▶ **LESETEXT**:
• • • • •

Under Construction.

von Wolfgang Schneider

Hildesheim, 24. Oktober 2012. Fünf Thesen zum Vortrag im Rahmen der Ringvorlesung "Theater. Entwickeln. Planen. Kulturpolitische Konzeptionen zur Reform der Darstellenden Künste" des Instituts für Kulturpolitik der Universität Hildesheim

Die Krise des Kulturstaates ist die Krise der Kulturfinanzierung in den Kommunen ist die Krise der Kulturpolitik! Kommunale Kulturförderung hat es versäumt, eine Verständigung darüber herzustellen, welche Rolle Theater zukünftig in der Gesellschaft spielen soll, welche Strukturen hierfür nachhaltig Wirkung erzielen und welche Maßnahmen zu ergreifen wären, um eine breite Partizipation der Bevölkerung zu ermöglichen.

Erstens
Die künstlerischen und politischen Träger der deutschen Stadt- und Staatstheater sind mit Schuld an der Misere, weil sie allzu gerne nur auf die Perpetuierung ihres Systems beharren. Die Situation, in der wir uns im Moment befinden, ist nicht nur eine Folge des Versagens der Kulturpolitik, sondern auch der Theater. Wenn sie sich selbst für neue Formen geöffnet haben, dann nur in einigen wenigen Projekten. Wenn sich etwas geändert hat, dann eigentlich nur durch einzelne künstlerische Persönlichkeiten, die hier und da die Zeichen der Zeit erkannt haben. Aber es ist nichts Strukturelles passiert, bei dem man sagen könnte, dass es eine Perspektive für das Überleben wäre.

Zweitens

"Ich gehe sehr ungern ins Theater", schreibt der 17-jährige Mourad R. dem Forum Freies Theater Düsseldorf. Warum er nicht gerne ins Theater geht, kann man im dritten Band einer Brief-Edition unter dem Titel "Absagen ans Theater" (April 2012) lesen: " ... ich habe Besseres und vor allem Wichtigeres zu tun". Theater ist für ihn wie für viele andere Schüler "eine nervende Pflichtveranstaltung". Anscheinend hat unsere viel gerühmte Theaterlandschaft nicht angemessen auf Zuwanderung reagiert und kulturelle Vielfalt nicht entsprechend auf der Agenda. Dabei bezeichnen sich doch insbesondere die Stadt- und Staatstheater gerne als Spiegel der Gesellschaft. In unserem Kulturstaat ist das Schauspiel aber ziemlich deutsch geblieben. Nicht nur das Publikum entspricht nicht der bunten Republik, auch im Personal und in den Produktionen ist das Theater wenig multiethnisch.

• • • • •

▶ **ZU ERLEDIGENDE AUFGABEN**:
1 - Gib aus dem Text über die Krise der Kulturpolitik den Abschnitt von "von Wolfgang Schneider" bis einschließlich "Bevölkerung zu ermöglichen." wortgetreu wieder.
2 - Unter welchem Titel ist laut dem Text über die Krise der Kulturpolitik der Band der Brief-Edition erschienen, in dem man nachlesen kann, warum Mourad R. nicht gerne ins Theater geht?
3 - Schreibe den Text über die Krise der Kulturpolitik im Anschluss an seinen letzten Satz weiter.

▶ **EINGABEDATEN**:
• • • • •

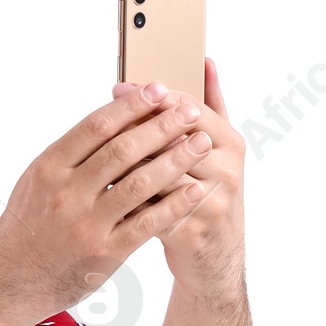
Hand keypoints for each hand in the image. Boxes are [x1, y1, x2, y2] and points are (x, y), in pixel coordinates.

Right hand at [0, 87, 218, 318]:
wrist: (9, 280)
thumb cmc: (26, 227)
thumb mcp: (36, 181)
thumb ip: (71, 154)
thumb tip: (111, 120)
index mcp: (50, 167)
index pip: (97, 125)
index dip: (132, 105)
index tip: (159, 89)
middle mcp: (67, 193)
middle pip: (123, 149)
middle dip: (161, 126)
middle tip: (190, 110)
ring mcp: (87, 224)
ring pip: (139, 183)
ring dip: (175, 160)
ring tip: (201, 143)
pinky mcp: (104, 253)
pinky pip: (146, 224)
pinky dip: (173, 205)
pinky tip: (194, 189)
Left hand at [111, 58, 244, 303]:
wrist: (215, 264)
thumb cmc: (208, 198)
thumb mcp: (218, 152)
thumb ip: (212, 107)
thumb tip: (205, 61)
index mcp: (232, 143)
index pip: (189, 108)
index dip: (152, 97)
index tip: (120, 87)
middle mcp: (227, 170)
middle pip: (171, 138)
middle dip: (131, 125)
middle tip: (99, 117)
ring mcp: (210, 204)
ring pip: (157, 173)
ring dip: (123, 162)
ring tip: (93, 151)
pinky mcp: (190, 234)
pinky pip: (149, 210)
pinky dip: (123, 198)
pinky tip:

• • • • •

▶ **ERGEBNISSE JE AUFGABE**:
1 -
von Wolfgang Schneider

Hildesheim, 24. Oktober 2012. Fünf Thesen zum Vortrag im Rahmen der Ringvorlesung "Theater. Entwickeln. Planen. Kulturpolitische Konzeptionen zur Reform der Darstellenden Künste" des Instituts für Kulturpolitik der Universität Hildesheim

Die Krise des Kulturstaates ist die Krise der Kulturfinanzierung in den Kommunen ist die Krise der Kulturpolitik! Kommunale Kulturförderung hat es versäumt, eine Verständigung darüber herzustellen, welche Rolle Theater zukünftig in der Gesellschaft spielen soll, welche Strukturen hierfür nachhaltig Wirkung erzielen und welche Maßnahmen zu ergreifen wären, um eine breite Partizipation der Bevölkerung zu ermöglichen.

2 - Unter dem Titel „Absagen ans Theater“.

3 -
Drittens
Die Enquete-Kommission spricht von einer Theaterlandschaft und nimmt damit die Darstellenden Künste in der Breite wahr. Es gibt zum Beispiel mehr als 2500 Vereine des Amateurtheaters in Deutschland, die regelmäßig über das Jahr verteilt Aufführungen anbieten, manchmal auf der großen Freilichtbühne den ganzen Sommer lang mit vielen Mitwirkenden. Manchmal ist es aber eben auch eine kleine Gruppe, hochartifiziell, politisch, im kleinen Raum, in der Provinz. Dies ist ein Bereich, den ich für ebenso anerkennungswürdig halte und den auch ein freies Theater oder ein Stadttheater nicht einfach als "Laiensclub" abtun kann. Theater ist mehr als das, was feuilletonistisch verhandelt wird.

Viertens
Immer wieder behaupten Intendanten, Theater sei per se kulturelle Bildung und plappern damit den Sonntagsreden der Politik hinterher. In der Breite fehlen klare Konzepte. Und in Anbetracht von Spielplänen, die sich an den Pflichtlektüren orientieren, drängt sich die Frage auf, ob Theater nicht kurz vor der Instrumentalisierung, man könnte auch Funktionalisierung sagen, steht. Kulturelle Bildung muss also immer wieder neu definiert werden, als eine Bildung für und um das Theater, als eine Wahrnehmungsschulung, eine Schule des Sehens und ein Programm der ästhetischen Bildung.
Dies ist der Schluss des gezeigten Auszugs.